O sea, la revolución por decreto, acordada por un yo (el gobierno de Petro) con otro yo (el ELN), todo intermediado por unas llamadas “organizaciones sociales” que pertenecen a los dos: todas son apéndices del petrismo o del ELN.

Desde hace meses hemos advertido que esta es una maniobra para imponernos por la puerta de atrás la famosa convención nacional elena, que siempre ha sido un prerrequisito de esa organización para adelantar diálogos de paz con el gobierno. Ahora, con el galimatías del “poder constituyente” en el aire, las circunstancias están más que dadas para que se materialice la sustitución de la constitución y la prolongación del mandato presidencial, todo en aras de la paz total.

El concepto “vinculante” es lo que hace que lo anterior pase de castaño a oscuro. Con esto cualquiera de las sandeces que provengan de estas organizaciones truchas será ahora obligatoria para las partes. O, mejor dicho, lo será para el Gobierno, porque la guerrilla por definición está por fuera de la legalidad. Así, por ejemplo, si la mesa de participación decide que hay que nacionalizar la banca porque eso contribuye al crédito popular el Gobierno adquiere no solo la potestad sino la obligación para hacerlo.

Con unas mesas de participación que controla y cuyos dictámenes a su vez le “vinculan” el petrismo habrá fabricado la para-institucionalidad perfecta para subvertir el estado de derecho consagrado en la constitución del 91. Ni a Diosdado Cabello se le hubiera ocurrido tal maravilla.

Las cortes tienen frente a este adefesio la última palabra.

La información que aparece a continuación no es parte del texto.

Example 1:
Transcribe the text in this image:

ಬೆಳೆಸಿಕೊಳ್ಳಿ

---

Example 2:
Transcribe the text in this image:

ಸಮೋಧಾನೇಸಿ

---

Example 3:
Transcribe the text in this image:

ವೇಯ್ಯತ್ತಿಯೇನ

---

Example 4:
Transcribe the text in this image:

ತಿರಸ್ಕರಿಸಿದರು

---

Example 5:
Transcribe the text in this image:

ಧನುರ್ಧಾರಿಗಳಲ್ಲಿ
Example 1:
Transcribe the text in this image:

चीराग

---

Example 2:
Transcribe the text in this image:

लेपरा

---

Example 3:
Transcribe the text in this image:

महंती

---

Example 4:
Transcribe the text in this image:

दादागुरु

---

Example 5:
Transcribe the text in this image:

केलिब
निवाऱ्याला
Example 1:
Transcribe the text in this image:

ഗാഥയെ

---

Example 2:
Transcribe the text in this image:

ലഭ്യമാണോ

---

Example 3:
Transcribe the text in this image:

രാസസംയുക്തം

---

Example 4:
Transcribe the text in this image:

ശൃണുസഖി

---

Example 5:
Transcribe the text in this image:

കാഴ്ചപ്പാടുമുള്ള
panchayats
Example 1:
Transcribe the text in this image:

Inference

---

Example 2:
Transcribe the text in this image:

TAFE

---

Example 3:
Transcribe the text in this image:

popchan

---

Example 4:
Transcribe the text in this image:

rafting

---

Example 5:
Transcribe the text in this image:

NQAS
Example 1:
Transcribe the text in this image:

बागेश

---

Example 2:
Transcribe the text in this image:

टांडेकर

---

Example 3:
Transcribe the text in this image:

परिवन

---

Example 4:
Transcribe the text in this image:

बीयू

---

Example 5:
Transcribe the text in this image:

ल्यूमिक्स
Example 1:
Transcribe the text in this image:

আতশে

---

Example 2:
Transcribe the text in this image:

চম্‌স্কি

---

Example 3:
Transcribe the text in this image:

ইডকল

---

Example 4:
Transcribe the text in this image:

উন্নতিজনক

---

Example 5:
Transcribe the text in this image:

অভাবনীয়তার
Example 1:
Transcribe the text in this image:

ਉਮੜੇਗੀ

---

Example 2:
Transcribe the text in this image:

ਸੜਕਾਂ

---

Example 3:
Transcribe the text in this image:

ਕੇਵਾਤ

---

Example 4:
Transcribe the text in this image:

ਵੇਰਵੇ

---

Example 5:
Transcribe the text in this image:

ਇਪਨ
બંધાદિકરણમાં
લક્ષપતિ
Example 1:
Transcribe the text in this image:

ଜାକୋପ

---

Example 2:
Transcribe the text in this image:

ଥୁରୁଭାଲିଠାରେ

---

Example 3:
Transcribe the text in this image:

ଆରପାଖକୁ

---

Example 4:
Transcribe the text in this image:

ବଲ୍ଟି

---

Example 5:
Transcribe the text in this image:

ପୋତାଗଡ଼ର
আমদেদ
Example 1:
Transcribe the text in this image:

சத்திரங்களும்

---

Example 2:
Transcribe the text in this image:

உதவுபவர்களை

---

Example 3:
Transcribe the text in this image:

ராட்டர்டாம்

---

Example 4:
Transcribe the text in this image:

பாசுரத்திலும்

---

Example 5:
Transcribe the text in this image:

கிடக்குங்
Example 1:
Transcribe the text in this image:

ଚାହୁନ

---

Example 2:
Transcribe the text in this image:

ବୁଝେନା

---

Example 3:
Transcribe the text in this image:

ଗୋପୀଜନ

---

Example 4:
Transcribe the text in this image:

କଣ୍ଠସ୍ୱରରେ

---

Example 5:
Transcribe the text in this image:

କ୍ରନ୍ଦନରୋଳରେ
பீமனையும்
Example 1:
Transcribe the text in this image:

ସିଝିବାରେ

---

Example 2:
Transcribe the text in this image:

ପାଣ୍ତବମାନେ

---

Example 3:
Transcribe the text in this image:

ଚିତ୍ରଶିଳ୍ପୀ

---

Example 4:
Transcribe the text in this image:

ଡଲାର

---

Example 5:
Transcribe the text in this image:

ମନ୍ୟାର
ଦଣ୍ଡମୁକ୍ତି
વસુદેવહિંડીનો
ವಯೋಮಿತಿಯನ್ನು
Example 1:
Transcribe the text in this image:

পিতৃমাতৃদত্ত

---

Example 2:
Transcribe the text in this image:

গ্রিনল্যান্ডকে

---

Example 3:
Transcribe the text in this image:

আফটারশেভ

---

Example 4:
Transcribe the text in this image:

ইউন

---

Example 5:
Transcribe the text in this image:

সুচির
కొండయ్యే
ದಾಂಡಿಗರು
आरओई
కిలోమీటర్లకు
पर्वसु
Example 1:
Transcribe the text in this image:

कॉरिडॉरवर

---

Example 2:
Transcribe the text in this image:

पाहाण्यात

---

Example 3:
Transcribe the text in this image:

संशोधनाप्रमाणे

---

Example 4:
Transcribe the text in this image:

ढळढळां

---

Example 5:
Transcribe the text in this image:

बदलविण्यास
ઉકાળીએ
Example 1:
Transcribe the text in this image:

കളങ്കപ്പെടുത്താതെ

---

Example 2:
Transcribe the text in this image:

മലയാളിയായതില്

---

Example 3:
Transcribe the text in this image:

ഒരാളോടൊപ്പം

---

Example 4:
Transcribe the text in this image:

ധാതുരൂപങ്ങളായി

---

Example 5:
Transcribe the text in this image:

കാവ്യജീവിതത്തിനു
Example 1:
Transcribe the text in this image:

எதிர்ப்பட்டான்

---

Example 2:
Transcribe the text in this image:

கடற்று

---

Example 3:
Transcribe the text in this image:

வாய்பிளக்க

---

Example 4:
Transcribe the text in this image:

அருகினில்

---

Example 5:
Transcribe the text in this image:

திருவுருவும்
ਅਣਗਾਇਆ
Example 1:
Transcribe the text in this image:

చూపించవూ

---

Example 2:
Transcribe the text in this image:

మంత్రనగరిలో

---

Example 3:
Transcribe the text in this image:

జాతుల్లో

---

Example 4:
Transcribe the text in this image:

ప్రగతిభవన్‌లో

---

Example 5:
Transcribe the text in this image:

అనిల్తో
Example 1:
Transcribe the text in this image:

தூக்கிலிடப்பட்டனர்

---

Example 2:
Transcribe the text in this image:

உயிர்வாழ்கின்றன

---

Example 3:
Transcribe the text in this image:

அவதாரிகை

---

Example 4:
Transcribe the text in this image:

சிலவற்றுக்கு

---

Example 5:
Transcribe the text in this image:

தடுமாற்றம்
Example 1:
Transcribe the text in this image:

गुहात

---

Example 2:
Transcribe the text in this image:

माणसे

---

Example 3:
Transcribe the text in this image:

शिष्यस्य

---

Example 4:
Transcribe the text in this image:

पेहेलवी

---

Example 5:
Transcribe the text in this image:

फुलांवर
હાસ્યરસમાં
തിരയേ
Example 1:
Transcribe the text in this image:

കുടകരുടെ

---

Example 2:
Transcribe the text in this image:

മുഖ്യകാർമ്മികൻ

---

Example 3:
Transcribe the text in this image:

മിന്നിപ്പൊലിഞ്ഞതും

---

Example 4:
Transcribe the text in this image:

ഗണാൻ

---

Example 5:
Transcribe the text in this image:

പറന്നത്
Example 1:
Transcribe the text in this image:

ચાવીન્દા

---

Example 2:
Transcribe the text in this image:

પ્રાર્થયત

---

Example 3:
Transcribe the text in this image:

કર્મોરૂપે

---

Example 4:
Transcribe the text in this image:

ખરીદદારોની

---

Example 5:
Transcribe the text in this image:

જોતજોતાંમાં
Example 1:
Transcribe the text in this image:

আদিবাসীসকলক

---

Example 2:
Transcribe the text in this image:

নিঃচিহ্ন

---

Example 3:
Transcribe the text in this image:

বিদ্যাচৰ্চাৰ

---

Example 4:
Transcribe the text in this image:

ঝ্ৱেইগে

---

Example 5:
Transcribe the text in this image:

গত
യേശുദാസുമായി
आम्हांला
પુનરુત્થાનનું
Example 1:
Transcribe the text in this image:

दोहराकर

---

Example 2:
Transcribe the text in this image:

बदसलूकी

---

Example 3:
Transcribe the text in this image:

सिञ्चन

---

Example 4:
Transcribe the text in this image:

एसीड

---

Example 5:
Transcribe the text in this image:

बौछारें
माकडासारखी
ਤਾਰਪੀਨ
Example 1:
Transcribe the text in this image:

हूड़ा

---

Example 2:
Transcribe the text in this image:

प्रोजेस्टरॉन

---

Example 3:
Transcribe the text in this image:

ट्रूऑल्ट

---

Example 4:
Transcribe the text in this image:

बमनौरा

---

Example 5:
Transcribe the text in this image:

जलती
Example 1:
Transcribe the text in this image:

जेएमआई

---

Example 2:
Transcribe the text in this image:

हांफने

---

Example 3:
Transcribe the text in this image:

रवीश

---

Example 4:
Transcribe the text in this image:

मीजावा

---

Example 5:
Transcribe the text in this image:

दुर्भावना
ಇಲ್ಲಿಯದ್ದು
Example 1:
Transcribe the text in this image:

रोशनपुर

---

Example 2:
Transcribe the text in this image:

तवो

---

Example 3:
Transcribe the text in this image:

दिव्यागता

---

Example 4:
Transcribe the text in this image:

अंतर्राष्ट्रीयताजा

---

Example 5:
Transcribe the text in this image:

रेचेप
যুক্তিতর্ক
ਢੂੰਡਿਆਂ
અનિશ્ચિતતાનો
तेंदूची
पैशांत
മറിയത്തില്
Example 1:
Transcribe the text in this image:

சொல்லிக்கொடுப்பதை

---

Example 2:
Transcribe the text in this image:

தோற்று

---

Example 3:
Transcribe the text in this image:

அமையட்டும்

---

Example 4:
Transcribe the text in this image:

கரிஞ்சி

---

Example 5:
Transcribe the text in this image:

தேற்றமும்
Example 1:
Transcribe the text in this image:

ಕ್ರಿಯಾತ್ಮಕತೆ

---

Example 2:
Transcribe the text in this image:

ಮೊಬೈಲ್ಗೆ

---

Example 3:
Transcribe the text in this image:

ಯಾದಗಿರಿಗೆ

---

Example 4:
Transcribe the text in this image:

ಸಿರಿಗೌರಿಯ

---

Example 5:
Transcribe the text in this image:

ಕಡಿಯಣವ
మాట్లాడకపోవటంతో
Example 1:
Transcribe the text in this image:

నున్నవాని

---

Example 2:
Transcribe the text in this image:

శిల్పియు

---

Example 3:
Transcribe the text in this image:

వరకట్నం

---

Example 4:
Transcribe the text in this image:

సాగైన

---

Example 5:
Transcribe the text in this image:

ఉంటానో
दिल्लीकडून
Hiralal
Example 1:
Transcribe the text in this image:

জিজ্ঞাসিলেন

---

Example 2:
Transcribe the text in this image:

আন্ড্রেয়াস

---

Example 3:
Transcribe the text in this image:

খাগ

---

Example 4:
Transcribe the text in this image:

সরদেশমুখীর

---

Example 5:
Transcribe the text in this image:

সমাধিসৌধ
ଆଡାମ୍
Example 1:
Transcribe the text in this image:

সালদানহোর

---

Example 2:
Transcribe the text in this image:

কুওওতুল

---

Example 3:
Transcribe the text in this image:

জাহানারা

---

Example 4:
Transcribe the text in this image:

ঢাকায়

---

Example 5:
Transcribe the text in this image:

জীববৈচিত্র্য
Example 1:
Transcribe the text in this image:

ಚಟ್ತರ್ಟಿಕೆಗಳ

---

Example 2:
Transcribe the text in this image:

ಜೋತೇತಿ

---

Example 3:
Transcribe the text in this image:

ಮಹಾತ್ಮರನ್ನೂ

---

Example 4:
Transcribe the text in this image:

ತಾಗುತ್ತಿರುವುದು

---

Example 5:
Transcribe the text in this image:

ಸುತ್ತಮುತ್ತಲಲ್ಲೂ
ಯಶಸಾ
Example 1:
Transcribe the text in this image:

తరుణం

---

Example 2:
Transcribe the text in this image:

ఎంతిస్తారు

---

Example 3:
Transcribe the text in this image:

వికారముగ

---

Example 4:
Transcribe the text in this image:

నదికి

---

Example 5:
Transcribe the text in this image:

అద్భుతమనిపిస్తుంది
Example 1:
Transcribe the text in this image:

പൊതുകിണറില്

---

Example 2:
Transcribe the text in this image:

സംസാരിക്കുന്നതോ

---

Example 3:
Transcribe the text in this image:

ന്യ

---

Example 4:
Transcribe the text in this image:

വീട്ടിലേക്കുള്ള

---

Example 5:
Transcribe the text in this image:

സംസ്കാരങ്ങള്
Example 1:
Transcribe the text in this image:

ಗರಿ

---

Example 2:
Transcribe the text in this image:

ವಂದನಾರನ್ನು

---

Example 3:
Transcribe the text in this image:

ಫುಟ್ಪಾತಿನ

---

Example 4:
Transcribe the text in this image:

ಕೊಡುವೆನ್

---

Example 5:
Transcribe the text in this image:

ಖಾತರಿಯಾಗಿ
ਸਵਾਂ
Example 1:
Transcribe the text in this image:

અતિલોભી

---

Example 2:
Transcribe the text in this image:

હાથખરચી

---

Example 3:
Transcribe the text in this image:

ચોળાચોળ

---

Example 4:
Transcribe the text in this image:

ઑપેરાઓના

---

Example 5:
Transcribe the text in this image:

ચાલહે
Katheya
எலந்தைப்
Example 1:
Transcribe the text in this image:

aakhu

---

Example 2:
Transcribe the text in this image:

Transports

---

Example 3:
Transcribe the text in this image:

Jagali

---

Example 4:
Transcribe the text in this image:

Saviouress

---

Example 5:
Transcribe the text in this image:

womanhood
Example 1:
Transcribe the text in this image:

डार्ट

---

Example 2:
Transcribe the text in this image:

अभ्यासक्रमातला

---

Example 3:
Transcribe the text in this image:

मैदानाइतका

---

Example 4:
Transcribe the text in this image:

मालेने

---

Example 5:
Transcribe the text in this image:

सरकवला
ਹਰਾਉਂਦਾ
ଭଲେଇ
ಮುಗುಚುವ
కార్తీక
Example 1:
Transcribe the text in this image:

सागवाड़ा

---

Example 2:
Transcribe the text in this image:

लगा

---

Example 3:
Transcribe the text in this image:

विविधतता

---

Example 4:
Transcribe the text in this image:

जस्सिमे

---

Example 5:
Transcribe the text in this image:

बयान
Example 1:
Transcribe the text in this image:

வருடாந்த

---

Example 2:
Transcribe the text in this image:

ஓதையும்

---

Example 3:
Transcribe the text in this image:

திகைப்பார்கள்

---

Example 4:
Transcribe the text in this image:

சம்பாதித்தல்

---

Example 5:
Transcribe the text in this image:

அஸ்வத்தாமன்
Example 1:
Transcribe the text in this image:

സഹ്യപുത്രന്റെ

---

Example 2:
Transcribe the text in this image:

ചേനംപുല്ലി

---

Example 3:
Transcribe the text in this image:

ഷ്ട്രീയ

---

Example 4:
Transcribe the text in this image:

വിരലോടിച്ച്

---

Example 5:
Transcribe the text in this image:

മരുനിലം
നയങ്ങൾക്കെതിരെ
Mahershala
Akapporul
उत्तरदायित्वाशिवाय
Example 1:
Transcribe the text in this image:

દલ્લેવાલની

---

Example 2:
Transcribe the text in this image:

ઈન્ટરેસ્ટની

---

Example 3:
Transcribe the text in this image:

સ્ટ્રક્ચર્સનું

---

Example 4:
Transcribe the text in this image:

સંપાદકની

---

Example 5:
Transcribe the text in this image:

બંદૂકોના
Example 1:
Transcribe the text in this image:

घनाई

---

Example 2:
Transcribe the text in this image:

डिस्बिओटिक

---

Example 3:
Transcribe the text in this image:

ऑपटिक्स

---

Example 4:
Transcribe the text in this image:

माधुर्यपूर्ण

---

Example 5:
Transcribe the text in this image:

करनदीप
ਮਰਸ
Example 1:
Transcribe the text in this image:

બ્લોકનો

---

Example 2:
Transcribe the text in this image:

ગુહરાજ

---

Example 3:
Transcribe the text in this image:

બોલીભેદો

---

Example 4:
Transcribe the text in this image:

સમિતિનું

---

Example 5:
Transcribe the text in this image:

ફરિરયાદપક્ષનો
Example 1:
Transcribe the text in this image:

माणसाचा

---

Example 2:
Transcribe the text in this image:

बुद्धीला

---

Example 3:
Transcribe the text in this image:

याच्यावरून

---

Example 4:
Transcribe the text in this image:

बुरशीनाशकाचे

Desde el punto de vista jurídico, el problema es bastante sencillo de solucionar. El mandante no confiere a su mandatario más derechos de los que él mismo detenta. Por eso el Gobierno no puede acordar en una mesa de diálogo que va a obligarse a incumplir la Constitución y la ley.

Cualquier norma o política pública que el Gobierno acuerde está limitada por los parámetros legales que le cobijan. Esto quiere decir que el Gobierno no podrá cambiar la ley —eso es prerrogativa del Congreso— y solo puede actuar bajo los procedimientos administrativos que le han asignado, con las limitaciones presupuestales del caso y con los controles de legalidad a que hubiere lugar, incluyendo la potestad disciplinaria y fiscal de los entes de control.

Excederse sería una usurpación grotesca de poder. En la democracia liberal, que es la que existe en Colombia, la turba nunca está por encima de la urna.